> [Task to complete]: Render the lines of the listing from its start up to and including the line with "List each element's" as a numbered list, omitting blank lines.

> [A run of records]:
_____
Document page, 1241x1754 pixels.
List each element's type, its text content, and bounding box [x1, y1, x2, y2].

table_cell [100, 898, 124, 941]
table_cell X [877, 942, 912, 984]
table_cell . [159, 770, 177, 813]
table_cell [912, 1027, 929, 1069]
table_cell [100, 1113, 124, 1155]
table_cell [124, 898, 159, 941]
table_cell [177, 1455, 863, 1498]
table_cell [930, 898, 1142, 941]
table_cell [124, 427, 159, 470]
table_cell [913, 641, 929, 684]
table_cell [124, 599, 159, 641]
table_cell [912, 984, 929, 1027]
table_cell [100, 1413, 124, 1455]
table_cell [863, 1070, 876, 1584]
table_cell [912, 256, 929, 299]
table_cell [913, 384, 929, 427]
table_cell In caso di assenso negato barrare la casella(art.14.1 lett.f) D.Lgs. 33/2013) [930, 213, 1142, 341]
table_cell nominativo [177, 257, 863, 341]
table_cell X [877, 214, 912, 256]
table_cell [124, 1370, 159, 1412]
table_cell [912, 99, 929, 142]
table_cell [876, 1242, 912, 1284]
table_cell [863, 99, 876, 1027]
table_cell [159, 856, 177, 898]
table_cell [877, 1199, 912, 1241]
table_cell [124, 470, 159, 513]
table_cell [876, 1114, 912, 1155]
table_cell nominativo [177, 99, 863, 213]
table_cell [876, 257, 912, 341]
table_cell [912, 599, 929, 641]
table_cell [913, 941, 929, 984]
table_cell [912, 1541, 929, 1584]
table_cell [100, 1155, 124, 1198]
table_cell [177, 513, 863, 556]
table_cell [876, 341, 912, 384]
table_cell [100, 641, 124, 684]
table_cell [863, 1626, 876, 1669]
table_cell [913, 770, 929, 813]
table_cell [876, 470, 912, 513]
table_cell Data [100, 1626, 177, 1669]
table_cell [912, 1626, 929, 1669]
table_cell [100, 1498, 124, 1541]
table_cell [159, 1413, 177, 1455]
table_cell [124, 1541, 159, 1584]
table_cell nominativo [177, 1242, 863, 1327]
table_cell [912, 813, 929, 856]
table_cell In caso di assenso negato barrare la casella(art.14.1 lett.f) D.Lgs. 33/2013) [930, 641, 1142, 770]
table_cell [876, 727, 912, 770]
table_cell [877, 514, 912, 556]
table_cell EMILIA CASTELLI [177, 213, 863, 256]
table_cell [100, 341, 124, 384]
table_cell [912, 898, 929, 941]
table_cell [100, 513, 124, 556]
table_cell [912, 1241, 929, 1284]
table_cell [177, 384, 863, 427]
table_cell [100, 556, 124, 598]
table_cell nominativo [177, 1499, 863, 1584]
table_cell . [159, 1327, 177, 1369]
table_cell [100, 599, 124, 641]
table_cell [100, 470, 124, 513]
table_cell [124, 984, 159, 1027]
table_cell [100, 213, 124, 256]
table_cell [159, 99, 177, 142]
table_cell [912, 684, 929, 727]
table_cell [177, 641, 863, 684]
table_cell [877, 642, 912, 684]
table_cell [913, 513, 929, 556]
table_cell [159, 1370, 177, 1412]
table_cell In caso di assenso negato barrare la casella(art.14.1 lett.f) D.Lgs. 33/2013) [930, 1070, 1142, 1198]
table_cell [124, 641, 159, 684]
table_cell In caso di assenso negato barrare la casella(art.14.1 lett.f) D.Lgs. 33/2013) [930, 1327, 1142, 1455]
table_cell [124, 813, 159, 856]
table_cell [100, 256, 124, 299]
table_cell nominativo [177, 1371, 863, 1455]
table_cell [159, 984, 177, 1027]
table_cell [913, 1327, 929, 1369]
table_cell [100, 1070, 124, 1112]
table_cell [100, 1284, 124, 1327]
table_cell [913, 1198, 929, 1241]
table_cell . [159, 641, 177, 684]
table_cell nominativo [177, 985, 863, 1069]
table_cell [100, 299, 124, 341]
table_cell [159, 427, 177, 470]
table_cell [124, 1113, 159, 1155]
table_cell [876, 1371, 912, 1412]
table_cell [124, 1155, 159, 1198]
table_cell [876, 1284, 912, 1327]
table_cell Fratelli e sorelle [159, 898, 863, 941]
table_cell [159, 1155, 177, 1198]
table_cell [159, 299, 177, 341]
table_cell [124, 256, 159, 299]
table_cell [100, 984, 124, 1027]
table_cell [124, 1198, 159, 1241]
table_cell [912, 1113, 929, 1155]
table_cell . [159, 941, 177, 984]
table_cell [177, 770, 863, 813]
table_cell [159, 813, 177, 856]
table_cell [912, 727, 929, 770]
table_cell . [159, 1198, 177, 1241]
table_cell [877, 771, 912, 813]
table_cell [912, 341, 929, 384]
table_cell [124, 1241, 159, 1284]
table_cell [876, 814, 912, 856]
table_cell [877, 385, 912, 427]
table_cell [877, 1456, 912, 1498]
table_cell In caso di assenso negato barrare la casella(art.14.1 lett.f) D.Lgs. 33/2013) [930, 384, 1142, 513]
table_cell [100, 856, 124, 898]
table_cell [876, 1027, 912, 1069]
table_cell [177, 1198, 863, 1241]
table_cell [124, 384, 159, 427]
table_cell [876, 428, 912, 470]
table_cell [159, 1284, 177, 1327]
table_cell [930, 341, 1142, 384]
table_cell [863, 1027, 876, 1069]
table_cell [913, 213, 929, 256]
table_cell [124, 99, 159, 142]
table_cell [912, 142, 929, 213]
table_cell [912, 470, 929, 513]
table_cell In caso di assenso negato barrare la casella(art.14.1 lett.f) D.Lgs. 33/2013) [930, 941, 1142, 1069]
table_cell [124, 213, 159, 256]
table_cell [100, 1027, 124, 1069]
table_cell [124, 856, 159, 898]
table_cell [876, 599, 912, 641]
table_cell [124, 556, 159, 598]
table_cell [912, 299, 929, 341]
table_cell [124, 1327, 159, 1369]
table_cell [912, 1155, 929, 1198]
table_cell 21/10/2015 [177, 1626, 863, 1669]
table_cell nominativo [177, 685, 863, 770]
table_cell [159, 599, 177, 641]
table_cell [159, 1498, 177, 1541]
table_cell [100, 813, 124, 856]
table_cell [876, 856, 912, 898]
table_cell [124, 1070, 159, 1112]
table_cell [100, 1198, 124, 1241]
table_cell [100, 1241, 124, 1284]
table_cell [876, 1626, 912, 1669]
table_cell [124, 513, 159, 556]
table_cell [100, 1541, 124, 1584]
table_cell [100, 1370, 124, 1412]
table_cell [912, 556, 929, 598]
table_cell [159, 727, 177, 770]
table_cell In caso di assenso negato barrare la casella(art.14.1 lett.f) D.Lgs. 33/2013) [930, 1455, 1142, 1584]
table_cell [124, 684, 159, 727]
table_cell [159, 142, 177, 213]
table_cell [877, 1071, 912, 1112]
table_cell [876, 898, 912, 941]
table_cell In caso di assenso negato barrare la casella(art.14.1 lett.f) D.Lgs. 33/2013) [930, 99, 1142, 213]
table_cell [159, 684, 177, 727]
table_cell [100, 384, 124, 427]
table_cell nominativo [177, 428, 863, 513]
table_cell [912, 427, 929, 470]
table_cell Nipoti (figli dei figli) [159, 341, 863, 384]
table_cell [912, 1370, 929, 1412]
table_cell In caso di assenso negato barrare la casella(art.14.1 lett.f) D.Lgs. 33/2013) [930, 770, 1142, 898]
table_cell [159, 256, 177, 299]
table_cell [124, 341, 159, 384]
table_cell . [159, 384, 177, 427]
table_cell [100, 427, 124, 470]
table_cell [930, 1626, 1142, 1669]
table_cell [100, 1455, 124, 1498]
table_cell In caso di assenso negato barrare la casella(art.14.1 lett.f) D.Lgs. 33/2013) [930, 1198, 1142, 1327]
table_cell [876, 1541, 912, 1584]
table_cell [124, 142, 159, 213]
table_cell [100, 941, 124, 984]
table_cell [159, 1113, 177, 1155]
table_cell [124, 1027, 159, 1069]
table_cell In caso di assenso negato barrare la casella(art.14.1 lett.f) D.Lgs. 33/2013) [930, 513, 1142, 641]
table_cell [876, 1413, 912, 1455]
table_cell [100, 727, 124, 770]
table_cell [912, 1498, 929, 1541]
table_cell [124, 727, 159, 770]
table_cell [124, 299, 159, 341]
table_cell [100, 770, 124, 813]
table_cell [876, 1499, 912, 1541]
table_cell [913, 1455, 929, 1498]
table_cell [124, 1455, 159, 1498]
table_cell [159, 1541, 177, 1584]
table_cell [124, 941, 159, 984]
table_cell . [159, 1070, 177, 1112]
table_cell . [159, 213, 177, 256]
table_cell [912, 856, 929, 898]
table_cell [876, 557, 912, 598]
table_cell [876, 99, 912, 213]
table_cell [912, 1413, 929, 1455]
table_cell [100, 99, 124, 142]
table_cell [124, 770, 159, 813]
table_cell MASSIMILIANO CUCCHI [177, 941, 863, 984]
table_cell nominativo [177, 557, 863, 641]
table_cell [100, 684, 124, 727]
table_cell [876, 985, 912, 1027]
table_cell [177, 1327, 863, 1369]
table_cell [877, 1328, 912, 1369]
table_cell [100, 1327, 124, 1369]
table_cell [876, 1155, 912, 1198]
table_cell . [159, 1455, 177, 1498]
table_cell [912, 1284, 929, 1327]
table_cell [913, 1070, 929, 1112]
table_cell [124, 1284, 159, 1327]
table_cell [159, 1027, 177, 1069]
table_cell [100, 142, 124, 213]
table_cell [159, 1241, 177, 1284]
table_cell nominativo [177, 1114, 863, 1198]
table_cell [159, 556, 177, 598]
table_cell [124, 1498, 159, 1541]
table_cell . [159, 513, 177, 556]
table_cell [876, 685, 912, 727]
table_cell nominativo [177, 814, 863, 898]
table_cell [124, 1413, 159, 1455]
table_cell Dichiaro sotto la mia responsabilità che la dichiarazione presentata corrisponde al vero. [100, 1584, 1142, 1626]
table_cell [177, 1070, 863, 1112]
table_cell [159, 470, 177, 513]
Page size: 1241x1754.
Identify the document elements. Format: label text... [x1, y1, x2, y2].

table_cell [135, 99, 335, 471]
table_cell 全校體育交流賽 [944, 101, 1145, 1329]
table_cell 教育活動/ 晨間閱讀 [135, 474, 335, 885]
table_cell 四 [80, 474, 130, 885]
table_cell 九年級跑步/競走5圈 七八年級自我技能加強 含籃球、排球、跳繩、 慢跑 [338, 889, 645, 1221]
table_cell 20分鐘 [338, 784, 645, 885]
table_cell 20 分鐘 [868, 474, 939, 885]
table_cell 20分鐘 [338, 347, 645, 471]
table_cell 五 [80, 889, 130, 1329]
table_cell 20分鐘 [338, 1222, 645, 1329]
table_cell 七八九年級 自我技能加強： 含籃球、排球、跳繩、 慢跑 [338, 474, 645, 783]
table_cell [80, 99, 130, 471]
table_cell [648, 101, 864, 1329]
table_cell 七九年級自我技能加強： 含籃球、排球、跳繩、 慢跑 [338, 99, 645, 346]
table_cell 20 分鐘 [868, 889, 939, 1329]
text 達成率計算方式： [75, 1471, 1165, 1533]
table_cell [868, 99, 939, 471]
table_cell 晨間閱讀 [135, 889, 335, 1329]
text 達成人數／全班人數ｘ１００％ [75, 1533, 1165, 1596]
_____
> [Complete answer]:
1. Document page, 1241x1754 pixels.
2. List each element's type, its text content, and bounding box [x1, y1, x2, y2].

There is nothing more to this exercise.